Given data: Begin
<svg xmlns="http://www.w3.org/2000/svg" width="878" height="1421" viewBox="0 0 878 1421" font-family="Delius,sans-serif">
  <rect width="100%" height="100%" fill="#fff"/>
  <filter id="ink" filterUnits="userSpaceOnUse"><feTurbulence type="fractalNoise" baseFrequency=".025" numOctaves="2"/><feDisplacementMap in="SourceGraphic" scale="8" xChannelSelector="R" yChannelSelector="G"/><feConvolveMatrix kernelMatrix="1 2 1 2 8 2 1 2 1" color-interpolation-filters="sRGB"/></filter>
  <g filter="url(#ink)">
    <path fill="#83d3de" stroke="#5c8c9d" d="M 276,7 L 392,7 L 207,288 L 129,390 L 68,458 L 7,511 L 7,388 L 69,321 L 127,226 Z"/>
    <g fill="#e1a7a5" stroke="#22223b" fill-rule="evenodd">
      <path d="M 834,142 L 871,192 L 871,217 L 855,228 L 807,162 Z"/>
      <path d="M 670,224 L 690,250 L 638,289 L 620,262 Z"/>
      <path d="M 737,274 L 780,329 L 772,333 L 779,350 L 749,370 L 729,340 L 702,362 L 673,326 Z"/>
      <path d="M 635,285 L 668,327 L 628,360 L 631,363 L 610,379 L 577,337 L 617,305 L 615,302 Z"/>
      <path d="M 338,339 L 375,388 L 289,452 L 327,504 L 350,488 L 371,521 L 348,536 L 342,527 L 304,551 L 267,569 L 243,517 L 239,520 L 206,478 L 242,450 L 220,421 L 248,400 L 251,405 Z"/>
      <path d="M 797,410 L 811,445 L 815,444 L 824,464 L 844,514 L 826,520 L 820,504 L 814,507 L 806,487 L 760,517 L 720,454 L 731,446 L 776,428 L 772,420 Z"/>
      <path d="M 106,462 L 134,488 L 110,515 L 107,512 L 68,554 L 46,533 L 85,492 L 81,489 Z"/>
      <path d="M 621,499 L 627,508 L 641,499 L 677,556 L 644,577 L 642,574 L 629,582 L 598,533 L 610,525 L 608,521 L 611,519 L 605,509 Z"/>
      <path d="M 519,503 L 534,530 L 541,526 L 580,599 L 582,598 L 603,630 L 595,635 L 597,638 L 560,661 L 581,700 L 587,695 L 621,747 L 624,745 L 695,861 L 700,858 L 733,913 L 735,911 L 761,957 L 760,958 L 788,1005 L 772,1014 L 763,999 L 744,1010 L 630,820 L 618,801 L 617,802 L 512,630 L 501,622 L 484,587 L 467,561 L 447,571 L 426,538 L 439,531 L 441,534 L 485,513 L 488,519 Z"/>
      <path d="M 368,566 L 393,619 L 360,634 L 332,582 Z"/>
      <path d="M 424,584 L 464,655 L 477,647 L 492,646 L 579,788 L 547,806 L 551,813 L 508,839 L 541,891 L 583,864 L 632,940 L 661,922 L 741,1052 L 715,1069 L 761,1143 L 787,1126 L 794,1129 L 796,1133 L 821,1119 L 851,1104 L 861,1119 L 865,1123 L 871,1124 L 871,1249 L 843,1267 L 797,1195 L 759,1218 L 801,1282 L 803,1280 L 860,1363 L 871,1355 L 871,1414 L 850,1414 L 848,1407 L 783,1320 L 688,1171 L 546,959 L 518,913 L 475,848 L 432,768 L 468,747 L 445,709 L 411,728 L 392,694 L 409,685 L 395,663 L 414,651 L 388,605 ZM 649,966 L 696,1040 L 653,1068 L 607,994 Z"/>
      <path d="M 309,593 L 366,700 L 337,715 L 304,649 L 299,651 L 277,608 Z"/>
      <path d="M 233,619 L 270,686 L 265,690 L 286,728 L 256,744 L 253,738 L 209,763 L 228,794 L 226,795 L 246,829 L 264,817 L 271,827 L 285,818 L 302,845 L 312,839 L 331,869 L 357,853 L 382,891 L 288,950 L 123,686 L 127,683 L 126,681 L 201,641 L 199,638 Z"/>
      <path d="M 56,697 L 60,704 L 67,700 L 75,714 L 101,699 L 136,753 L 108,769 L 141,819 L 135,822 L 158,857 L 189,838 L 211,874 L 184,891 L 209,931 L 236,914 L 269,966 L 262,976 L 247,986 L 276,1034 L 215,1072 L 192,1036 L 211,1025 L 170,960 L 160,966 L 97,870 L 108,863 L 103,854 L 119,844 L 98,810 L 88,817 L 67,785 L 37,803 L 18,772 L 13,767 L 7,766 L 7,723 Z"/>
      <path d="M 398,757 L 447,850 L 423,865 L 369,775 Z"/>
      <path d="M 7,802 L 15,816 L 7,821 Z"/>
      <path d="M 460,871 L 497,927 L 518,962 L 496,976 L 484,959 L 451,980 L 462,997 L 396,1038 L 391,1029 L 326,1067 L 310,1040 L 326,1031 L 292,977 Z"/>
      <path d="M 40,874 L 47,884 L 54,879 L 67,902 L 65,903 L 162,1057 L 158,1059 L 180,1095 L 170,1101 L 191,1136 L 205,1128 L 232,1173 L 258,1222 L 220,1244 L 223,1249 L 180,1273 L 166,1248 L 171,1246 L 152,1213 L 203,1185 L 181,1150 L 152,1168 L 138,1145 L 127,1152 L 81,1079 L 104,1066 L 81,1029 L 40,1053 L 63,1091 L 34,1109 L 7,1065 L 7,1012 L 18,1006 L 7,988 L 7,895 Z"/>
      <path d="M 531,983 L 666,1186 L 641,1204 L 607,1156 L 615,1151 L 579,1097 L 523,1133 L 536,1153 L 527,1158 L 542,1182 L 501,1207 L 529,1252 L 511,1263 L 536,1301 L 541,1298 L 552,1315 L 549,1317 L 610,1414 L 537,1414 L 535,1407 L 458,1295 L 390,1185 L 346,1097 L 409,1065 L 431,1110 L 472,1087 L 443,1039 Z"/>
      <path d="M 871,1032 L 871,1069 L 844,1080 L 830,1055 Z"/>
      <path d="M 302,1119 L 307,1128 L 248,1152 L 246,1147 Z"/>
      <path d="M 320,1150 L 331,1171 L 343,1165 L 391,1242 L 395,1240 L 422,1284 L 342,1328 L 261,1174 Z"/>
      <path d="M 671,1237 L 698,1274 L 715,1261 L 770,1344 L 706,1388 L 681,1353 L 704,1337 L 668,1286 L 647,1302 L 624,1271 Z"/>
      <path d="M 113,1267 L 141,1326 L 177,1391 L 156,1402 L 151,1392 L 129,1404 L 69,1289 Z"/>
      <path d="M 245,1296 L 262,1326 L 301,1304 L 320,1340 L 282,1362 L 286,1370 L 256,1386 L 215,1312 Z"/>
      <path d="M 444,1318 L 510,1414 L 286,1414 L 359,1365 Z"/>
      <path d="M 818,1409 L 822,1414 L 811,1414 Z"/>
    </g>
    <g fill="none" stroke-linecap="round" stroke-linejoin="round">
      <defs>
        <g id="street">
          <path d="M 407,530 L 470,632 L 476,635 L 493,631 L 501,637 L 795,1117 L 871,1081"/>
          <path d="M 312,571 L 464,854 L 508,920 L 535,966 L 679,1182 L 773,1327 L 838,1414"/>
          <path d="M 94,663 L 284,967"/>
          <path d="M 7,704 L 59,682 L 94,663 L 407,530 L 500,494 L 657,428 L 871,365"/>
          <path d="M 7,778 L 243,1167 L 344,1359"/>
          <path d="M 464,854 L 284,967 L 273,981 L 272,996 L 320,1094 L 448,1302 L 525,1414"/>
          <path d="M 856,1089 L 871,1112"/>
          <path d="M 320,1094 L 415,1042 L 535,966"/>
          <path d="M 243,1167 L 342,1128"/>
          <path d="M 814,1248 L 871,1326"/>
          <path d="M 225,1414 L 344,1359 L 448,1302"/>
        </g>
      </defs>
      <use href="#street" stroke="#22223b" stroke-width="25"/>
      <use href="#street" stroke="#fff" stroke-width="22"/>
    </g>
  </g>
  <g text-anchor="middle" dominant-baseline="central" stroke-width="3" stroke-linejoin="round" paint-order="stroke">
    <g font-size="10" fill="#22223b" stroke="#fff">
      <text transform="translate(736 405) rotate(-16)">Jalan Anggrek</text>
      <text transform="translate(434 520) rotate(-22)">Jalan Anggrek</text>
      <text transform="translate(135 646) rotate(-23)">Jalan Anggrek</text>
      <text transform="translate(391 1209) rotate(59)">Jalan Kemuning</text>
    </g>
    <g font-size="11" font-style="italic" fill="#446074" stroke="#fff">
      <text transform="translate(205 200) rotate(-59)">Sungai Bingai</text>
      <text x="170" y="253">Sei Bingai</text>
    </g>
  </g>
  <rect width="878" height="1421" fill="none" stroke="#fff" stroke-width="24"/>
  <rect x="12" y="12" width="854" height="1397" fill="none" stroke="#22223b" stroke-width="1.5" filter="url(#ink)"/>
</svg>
Given data: End
Given data: Begin
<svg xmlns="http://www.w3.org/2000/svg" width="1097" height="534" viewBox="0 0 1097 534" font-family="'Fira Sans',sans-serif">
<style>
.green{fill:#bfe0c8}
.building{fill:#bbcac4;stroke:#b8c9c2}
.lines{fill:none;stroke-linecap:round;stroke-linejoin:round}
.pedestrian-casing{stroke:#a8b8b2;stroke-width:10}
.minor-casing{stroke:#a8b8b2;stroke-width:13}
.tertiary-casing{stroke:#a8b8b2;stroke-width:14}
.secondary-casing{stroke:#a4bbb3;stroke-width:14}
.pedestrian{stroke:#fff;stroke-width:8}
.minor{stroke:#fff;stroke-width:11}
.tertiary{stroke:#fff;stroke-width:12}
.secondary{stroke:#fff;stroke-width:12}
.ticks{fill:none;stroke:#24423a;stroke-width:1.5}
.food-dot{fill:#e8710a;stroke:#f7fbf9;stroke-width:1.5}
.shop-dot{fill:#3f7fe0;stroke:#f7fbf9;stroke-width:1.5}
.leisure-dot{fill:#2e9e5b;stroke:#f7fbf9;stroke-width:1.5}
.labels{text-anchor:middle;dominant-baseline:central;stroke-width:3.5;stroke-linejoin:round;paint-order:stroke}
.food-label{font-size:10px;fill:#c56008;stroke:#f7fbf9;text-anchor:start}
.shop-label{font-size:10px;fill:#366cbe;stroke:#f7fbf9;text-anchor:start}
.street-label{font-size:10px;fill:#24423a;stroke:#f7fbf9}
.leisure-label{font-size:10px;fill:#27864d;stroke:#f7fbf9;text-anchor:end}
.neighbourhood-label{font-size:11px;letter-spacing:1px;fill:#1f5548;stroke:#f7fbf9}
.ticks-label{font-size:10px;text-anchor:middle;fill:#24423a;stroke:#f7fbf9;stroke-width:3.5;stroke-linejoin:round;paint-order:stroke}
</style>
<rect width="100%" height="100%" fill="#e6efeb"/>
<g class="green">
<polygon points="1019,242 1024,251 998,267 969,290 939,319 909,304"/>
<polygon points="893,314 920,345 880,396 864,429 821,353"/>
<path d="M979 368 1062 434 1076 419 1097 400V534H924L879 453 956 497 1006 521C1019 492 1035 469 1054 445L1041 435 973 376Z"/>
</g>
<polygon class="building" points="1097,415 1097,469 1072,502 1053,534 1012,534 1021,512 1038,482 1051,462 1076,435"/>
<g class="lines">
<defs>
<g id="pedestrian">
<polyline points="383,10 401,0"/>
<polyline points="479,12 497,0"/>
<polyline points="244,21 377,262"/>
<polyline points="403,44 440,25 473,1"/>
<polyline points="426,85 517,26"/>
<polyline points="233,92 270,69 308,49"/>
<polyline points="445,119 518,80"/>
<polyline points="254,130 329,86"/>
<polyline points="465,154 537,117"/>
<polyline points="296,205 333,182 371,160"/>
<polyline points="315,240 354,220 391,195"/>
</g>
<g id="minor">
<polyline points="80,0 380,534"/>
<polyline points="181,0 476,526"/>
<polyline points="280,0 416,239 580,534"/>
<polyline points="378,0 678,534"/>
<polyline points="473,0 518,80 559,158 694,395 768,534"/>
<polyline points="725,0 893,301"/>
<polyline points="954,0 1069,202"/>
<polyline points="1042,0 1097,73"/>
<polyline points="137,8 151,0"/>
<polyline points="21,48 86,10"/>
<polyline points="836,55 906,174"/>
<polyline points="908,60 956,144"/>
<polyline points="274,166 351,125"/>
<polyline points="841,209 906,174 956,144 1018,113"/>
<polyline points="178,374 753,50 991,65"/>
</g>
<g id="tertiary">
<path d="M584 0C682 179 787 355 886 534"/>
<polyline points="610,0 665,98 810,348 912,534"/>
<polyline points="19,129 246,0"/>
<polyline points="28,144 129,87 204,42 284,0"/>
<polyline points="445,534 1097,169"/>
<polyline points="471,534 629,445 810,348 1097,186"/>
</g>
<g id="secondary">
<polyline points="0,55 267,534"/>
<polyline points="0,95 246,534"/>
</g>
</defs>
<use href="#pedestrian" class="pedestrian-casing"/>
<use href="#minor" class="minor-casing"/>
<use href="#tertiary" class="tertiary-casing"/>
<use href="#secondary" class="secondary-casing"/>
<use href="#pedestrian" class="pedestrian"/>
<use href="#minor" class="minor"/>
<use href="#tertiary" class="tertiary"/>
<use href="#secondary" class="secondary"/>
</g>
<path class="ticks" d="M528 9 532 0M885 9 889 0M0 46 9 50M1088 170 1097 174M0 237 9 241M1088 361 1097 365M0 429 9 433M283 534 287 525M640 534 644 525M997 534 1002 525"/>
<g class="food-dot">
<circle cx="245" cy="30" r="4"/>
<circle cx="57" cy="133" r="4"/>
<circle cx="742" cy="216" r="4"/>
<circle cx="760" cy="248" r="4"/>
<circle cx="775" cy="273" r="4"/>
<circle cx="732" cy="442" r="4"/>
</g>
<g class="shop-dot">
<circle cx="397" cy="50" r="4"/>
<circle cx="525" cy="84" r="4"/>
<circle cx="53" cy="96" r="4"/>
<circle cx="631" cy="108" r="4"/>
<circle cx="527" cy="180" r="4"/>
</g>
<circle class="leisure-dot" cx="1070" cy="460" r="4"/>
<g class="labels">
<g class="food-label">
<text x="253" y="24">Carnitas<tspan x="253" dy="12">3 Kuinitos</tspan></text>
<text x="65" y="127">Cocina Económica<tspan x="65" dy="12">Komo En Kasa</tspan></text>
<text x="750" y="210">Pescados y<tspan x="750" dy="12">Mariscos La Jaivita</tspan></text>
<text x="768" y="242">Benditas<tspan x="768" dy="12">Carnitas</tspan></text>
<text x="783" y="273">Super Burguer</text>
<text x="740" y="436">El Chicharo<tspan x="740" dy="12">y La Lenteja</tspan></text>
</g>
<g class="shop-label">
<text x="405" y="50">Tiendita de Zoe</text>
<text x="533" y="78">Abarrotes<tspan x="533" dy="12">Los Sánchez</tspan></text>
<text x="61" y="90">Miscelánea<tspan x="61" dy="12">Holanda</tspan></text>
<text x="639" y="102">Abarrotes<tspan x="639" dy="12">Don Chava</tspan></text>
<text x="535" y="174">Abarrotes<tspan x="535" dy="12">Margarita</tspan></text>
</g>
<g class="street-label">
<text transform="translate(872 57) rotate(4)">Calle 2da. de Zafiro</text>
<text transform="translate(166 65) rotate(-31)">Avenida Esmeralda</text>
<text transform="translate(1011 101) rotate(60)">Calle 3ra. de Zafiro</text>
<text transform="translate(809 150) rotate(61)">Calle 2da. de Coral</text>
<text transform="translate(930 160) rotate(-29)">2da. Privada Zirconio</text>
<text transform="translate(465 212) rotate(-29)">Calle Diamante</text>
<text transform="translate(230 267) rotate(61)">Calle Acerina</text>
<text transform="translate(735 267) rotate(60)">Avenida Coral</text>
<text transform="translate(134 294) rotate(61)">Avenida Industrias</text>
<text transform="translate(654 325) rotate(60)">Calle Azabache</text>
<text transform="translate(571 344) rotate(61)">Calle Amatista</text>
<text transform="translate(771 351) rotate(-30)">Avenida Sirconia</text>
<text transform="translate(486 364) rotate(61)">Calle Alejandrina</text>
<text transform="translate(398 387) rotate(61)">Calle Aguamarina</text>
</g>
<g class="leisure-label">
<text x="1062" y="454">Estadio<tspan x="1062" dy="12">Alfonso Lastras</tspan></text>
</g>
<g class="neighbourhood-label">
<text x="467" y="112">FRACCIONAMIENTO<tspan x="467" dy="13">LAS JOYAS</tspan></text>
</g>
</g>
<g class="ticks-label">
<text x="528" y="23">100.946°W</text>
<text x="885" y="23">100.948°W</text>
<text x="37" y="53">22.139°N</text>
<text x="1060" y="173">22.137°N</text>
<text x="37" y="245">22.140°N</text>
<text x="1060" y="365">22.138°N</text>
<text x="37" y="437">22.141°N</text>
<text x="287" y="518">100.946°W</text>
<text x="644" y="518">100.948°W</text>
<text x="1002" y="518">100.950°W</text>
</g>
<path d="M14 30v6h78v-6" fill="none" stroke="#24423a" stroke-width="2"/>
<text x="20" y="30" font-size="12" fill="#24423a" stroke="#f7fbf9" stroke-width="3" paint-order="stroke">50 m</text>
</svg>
Given data: End
The problem:
If a line in the records holds the string "lines", copy it.

Task output:
.lines{fill:none;stroke-linecap:round;stroke-linejoin:round}
<g class="lines">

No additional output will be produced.